Speeding violations can result in fines, penalty points on a driving licence, increased insurance premiums, and in extreme scenarios, the loss of your licence. However, drivers who exceed the speed limit may have an alternative option available to them: the speed awareness course. Given the recent prominence of speed awareness courses in the news, we aim to shed light on these courses, when it is an option, and the pros and cons associated with choosing one over receiving penalty points.

What is a speed awareness course and when is it available?

A speed awareness course is an educational program designed to raise awareness about the dangers of excessive speed and promote responsible driving behaviour. The course is typically offered as an alternative to receiving penalty points on a driving licence for minor speeding offences. Eligibility for a speed awareness course is at the discretion of the police and may vary depending on the severity of the offence and local policies.

Eligibility criteria usually require that the driver’s speed falls within a certain range, and the offence must not involve other serious violations. Additionally, drivers must not have attended a speed awareness course within the past three years.

What happens on a speed awareness course?

Speed awareness courses are generally conducted by independent organisations or local authorities and are delivered in a classroom or online setting. The courses are designed to be informative, interactive, and engaging. They normally cover topics such as the risks associated with speeding, the consequences for road users and communities, and strategies to promote safer driving habits.

Trained instructors facilitate discussions, presentations, and group activities to encourage participants to reflect on their driving habits and attitudes. Participants may also be shown videos, engage in case studies, and discuss real-life scenarios. The courses aim to provide drivers with the knowledge and skills to make better choices on the road and reduce the likelihood of future speeding offences.

What happens if you do not take or cannot take the course?

If a driver chooses not to take the speed awareness course or does not meet the eligibility criteria, the typical consequence for a speeding offence is the issuance of penalty points on their driving licence and a fine. The number of points varies depending on the severity of the offence, but it usually ranges from 3 to 6 points. Accumulating a certain number of points within a specified period can lead to further penalties, such as licence suspension or revocation. Additionally, the minimum speeding penalty fine is £100.

Failing to complete the speed awareness course when it is offered as an alternative may also result in the driver facing the full consequences of their offence, including the fines, points, and potential increases in insurance premiums all mentioned above.

The pros and cons – reasons to take a course:

  1. No penalty points: A significant advantage of attending a course is that it allows drivers to avoid receiving penalty points on their licence. This is particularly beneficial for individuals concerned about accumulating points or facing the potential consequences of having points on their licence.
  2. Educational value: Speed awareness courses do provide valuable information and insights into the dangers of speeding. Attending participants can enhance their understanding of road safety, potential hazards, and the importance of responsible driving.
  3. Insurance benefits: Some insurance providers may consider drivers who have attended a speed awareness course as less of a risk, potentially resulting in lower insurance premiums compared to those who receive penalty points.

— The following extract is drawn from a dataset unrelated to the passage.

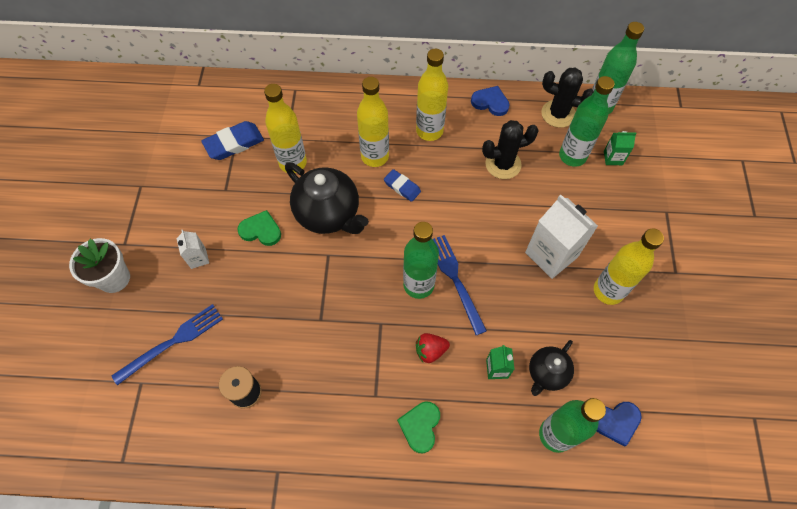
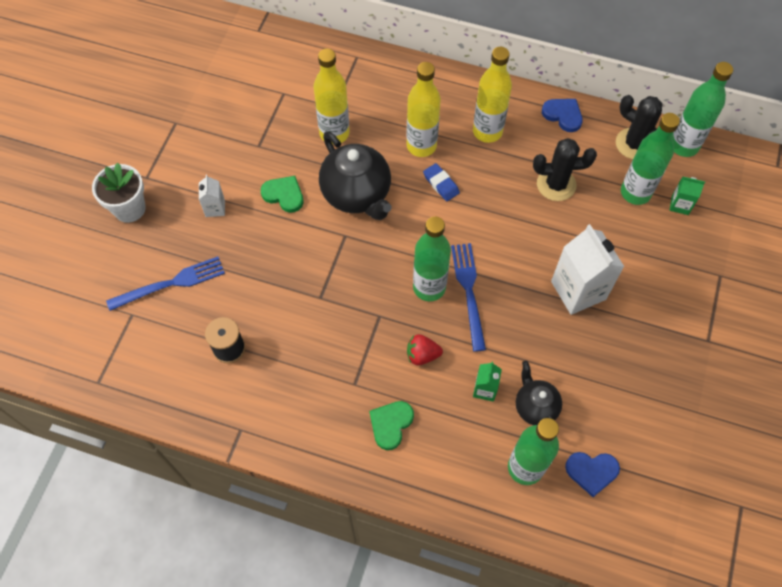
camera: 15 degrees right, 0 degrees up
(234, 143) = (279, 100): blue eraser -> none
(547, 373) = (535, 407): black teapot -> black teapot turned 105 degrees clockwise
(608, 291) = (627, 341): yellow bottle -> none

Reason not to take a course:

  1. Course cost: The courses are not free, and participants are required to pay a fee to attend. The cost varies depending on the organisation delivering the course, but it is generally comparable to the amount of the original fixed penalty notice.
  2. Time commitment: Depending on the course format, attending could mean a few hours or an entire day spent away from work or other commitments.
  3. Limited availability: Not all drivers are eligible for a speed awareness course, as it is offered at the discretion of the police. This means that even if a driver desires to take the course, they may not have the opportunity to do so.

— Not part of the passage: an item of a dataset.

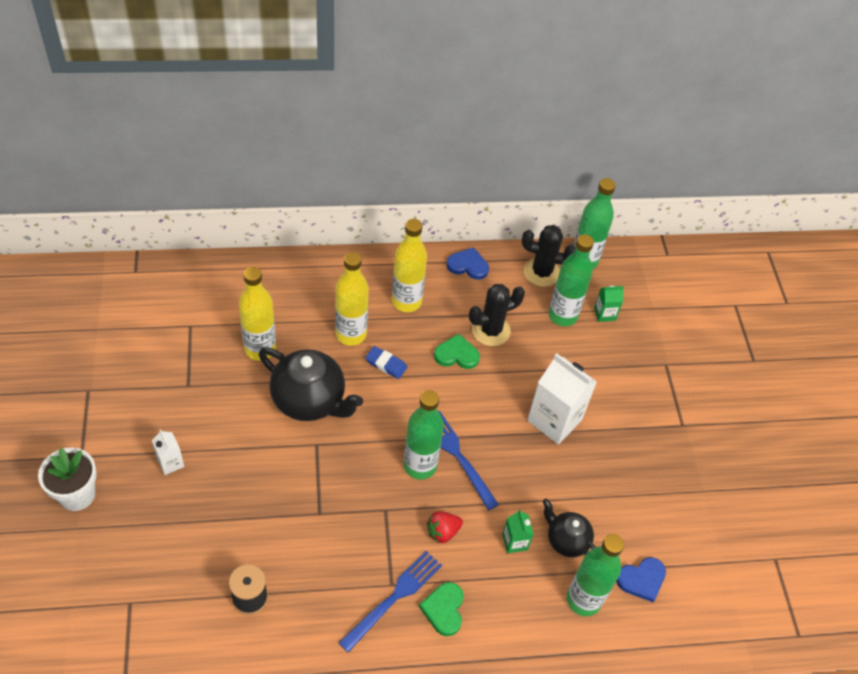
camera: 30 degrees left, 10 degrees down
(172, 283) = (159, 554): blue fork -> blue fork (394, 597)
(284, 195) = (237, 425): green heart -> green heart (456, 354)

Speed awareness courses offer drivers an alternative to receiving penalty points for minor speeding offences. While the courses have certain advantages, such as avoiding penalty points and enhancing road safety knowledge, they come with associated costs and time commitments. Ultimately, the decision to take a speed awareness course or opt for penalty points rests with the individual driver, taking into consideration their specific circumstances and priorities.